Fresh Air or aesthetic despair
A mixed reception met Critics’ Week title Fresh Air [+see also:
film profile] this afternoon. The film marks the feature debut of Hungarian director Ágnes Kocsis, who didn’t make it easy for herself by exploring difficult relationships between a mother, who works as a bathroom attendant, and her teenager daughter in crisis, against the backdrop of an austere, lower class Budapest.
Blessed with exceptional cinematography, Fresh Air reveals a director who displays a mastery over depth of field and a style based on still shots, a composition very much inspired by painting, and a refusal to use close-ups, as well as lighting work by DoP Adam Fillenz in the finest Eastern European tradition. In addition, Kocsis links a colour to each character – red for the mother and green for the daughter. However, the crude, simple and somewhat laconic storyline, rooted in the gloom of daily life with no hope in sight, detracts from this aesthetic directing.
With fine performances from Julia Nyako and Izabella Hegyi, the parallel lives of mother Viola and her daughter Angéla only collide in front of the TV, when they watch their favourite show (the Italian Mafia series The Octopus). An examination of non-communication exacerbated by a teenager’s shame over her mother’s obsession with deodorants and seeking a soul mate in the classifieds, Fresh Air recounts the passage from girlhood to adulthood with finesse.

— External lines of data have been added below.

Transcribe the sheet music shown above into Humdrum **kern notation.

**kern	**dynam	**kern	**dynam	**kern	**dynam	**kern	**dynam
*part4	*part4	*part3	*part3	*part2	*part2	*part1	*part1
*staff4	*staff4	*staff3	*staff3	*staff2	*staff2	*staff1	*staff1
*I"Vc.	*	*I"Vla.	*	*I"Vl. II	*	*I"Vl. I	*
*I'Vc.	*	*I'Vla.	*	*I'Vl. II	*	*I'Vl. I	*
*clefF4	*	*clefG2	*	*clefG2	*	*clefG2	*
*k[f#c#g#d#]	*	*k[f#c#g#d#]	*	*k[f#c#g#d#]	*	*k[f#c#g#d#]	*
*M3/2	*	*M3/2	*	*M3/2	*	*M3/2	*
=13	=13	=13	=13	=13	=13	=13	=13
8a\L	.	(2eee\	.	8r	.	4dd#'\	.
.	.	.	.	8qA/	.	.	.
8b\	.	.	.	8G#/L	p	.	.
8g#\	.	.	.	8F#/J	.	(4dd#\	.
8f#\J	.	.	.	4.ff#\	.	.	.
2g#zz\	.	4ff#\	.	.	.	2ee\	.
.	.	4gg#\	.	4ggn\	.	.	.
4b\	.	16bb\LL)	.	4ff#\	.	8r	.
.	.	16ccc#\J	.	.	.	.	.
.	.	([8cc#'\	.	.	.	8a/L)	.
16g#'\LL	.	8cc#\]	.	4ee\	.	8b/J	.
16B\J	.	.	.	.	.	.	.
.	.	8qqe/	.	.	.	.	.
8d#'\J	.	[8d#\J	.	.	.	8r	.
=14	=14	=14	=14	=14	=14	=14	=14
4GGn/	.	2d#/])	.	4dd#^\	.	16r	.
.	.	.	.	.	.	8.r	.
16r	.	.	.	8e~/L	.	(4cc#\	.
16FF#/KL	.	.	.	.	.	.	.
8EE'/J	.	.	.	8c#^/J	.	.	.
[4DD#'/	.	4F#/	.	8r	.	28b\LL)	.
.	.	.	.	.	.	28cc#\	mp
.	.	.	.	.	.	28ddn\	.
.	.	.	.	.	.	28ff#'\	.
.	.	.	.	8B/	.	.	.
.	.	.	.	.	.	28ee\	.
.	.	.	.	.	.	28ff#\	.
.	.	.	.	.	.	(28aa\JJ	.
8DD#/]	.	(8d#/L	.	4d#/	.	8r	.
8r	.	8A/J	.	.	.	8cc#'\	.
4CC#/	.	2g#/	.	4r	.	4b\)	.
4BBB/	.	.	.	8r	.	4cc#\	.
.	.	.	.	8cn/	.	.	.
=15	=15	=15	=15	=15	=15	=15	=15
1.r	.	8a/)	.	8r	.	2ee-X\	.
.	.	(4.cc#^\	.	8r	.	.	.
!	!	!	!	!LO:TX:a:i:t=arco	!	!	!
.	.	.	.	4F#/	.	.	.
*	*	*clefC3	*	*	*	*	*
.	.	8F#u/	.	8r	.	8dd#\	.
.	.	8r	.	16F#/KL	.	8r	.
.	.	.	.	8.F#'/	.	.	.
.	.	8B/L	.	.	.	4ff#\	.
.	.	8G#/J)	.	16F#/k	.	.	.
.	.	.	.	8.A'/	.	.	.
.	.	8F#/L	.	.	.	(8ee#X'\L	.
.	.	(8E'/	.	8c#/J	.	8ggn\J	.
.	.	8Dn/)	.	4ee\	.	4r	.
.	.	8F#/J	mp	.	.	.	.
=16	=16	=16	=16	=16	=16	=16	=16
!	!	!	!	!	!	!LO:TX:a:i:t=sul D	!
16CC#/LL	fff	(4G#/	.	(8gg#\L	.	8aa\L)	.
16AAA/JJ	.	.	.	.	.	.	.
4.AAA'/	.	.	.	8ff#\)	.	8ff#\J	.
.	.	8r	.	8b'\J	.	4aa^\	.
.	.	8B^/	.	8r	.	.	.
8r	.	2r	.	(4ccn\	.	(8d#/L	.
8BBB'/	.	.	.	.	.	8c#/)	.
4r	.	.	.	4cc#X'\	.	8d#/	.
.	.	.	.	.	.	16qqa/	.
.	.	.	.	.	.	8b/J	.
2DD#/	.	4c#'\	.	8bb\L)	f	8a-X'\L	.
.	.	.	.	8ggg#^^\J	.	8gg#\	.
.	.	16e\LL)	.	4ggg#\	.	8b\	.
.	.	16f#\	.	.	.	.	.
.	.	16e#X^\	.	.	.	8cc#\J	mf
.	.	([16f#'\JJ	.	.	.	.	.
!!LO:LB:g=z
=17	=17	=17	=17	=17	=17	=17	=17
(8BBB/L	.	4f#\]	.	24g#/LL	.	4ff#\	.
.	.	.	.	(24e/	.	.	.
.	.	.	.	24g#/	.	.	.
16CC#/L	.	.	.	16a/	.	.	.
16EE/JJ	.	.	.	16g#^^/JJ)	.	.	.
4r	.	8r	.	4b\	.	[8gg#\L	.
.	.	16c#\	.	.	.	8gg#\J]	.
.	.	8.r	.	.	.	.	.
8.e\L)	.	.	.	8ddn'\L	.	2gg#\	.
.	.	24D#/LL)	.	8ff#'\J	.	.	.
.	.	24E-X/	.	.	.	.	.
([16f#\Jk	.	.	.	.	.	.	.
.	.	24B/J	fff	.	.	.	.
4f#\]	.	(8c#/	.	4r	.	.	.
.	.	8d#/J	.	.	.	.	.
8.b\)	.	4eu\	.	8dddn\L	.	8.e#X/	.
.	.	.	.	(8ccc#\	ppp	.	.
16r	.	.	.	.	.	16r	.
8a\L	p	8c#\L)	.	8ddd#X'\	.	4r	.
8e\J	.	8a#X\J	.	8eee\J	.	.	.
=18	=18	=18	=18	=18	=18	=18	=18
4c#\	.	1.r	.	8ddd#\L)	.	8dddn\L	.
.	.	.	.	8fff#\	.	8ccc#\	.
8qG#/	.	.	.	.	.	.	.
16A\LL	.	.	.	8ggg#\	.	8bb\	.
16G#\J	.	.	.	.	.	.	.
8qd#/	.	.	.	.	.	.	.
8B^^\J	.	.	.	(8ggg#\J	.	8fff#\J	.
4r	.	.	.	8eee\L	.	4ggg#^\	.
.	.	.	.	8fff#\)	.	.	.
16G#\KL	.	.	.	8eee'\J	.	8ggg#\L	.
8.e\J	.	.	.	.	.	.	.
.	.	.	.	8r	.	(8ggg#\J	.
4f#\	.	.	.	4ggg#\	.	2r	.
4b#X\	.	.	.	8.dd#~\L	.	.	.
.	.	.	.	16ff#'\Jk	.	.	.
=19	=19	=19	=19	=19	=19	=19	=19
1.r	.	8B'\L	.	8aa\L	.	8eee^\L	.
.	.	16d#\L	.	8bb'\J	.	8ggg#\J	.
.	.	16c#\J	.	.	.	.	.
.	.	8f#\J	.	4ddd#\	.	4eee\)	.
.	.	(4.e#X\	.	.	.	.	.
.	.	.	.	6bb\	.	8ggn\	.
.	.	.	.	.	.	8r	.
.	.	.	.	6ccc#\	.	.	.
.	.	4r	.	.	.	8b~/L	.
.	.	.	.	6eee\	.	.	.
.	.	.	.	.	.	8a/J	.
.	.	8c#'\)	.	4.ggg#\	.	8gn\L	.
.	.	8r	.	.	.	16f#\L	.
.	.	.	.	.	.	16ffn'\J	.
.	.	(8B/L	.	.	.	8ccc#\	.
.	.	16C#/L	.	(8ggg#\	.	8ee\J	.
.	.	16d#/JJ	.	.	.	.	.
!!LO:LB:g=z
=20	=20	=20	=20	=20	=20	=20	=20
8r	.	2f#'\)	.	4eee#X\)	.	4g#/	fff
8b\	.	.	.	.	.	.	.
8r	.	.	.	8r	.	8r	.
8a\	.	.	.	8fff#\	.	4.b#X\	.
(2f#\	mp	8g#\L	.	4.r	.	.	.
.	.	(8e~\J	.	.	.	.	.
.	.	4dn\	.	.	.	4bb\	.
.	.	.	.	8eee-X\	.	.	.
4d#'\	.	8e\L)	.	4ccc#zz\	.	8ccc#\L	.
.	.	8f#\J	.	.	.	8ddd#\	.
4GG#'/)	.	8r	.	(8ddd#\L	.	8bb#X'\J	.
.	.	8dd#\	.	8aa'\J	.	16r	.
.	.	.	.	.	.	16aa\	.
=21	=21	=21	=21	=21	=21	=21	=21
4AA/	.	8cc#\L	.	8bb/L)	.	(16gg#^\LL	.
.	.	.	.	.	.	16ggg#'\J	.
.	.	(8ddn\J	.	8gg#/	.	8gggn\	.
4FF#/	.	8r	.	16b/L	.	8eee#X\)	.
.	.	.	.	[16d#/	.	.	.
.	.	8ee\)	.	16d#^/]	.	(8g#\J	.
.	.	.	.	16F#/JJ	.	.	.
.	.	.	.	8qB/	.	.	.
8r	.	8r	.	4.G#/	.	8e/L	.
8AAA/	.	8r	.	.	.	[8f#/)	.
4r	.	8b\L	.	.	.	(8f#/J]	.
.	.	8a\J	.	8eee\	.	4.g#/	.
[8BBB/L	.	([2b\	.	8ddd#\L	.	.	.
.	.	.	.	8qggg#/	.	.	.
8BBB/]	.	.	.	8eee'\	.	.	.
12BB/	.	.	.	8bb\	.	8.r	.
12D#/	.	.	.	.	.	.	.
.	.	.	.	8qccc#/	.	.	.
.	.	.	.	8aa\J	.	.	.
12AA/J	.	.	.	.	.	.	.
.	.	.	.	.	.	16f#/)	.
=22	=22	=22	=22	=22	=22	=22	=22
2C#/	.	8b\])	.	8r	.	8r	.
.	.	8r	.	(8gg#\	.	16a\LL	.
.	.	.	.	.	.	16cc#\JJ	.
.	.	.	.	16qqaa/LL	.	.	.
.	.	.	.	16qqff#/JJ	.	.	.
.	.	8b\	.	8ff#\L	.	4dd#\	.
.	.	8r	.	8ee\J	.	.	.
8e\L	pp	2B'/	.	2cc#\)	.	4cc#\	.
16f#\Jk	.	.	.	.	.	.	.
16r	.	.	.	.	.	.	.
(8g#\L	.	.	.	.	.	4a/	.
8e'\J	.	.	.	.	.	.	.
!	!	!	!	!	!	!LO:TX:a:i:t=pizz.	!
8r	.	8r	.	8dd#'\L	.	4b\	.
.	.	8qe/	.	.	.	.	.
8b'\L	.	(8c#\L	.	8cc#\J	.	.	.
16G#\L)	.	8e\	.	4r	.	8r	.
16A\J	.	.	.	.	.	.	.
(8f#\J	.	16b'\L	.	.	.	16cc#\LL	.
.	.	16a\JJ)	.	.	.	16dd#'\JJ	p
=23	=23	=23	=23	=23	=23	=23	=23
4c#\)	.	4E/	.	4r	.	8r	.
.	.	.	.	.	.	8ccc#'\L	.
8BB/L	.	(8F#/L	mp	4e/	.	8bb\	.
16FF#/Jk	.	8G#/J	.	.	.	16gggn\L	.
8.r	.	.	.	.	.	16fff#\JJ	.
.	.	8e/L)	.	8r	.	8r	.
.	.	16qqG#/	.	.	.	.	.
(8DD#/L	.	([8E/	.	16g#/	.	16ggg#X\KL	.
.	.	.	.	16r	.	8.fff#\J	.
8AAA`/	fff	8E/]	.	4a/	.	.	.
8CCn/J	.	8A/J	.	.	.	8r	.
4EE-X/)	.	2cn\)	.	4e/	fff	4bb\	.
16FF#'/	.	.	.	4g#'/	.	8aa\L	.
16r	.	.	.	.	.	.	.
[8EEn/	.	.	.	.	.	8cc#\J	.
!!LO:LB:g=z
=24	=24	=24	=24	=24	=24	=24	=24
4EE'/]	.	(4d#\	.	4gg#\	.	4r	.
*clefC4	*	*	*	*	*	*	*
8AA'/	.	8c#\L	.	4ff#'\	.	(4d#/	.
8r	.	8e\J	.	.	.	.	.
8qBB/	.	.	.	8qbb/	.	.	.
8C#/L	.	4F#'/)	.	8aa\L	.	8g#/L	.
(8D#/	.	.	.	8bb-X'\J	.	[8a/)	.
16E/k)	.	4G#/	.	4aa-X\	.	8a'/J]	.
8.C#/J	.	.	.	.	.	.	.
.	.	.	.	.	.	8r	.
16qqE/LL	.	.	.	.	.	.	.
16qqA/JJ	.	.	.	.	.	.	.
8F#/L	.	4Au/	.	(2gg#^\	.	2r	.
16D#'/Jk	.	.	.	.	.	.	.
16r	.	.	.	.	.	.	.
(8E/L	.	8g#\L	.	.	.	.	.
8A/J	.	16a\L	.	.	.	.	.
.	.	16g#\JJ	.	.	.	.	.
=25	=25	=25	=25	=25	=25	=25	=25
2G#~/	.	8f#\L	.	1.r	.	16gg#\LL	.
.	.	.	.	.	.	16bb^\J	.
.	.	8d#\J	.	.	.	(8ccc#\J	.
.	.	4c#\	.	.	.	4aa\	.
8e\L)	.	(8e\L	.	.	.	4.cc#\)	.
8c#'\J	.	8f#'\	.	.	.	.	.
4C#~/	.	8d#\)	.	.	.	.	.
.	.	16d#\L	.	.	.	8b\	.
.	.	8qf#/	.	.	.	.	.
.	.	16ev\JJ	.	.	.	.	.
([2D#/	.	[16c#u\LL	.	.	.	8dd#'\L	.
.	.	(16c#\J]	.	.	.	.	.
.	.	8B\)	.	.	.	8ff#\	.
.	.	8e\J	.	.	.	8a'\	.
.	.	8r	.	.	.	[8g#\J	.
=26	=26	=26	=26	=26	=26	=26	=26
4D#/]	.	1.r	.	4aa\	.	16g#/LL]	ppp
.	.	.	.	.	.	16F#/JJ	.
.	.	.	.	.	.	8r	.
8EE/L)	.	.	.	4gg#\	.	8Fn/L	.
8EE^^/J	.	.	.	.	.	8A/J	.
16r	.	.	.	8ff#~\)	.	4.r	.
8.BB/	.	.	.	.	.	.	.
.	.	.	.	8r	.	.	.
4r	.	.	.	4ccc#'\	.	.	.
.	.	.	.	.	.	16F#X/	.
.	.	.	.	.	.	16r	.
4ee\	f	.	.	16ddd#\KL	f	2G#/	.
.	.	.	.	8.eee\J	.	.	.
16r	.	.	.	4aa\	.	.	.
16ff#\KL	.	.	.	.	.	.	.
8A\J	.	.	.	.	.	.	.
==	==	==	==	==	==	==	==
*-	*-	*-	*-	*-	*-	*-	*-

As she aspires to become a fashion designer, Angéla’s life is depicted through intimate details (her private diary, a poster on her wall, conversations with her best friend, platonic friendship discussions on body matters). By the end of the film, the girl has come to loathe her mother’s uniform, which ultimately produces a merciless social determinism that is treated with faultless rigour by Kocsis, and which clearly divided Critics’ Week audiences.
Co-produced by Színház-és Filmmuvészeti Egyetem and KMH Film, Fresh Air was also backed by Magyar Mozgókép Közalapítvány, Nemzeti Kulturális Alapprogram and Budapesti Oszi Fesztivál. KMH Film is also handling international sales.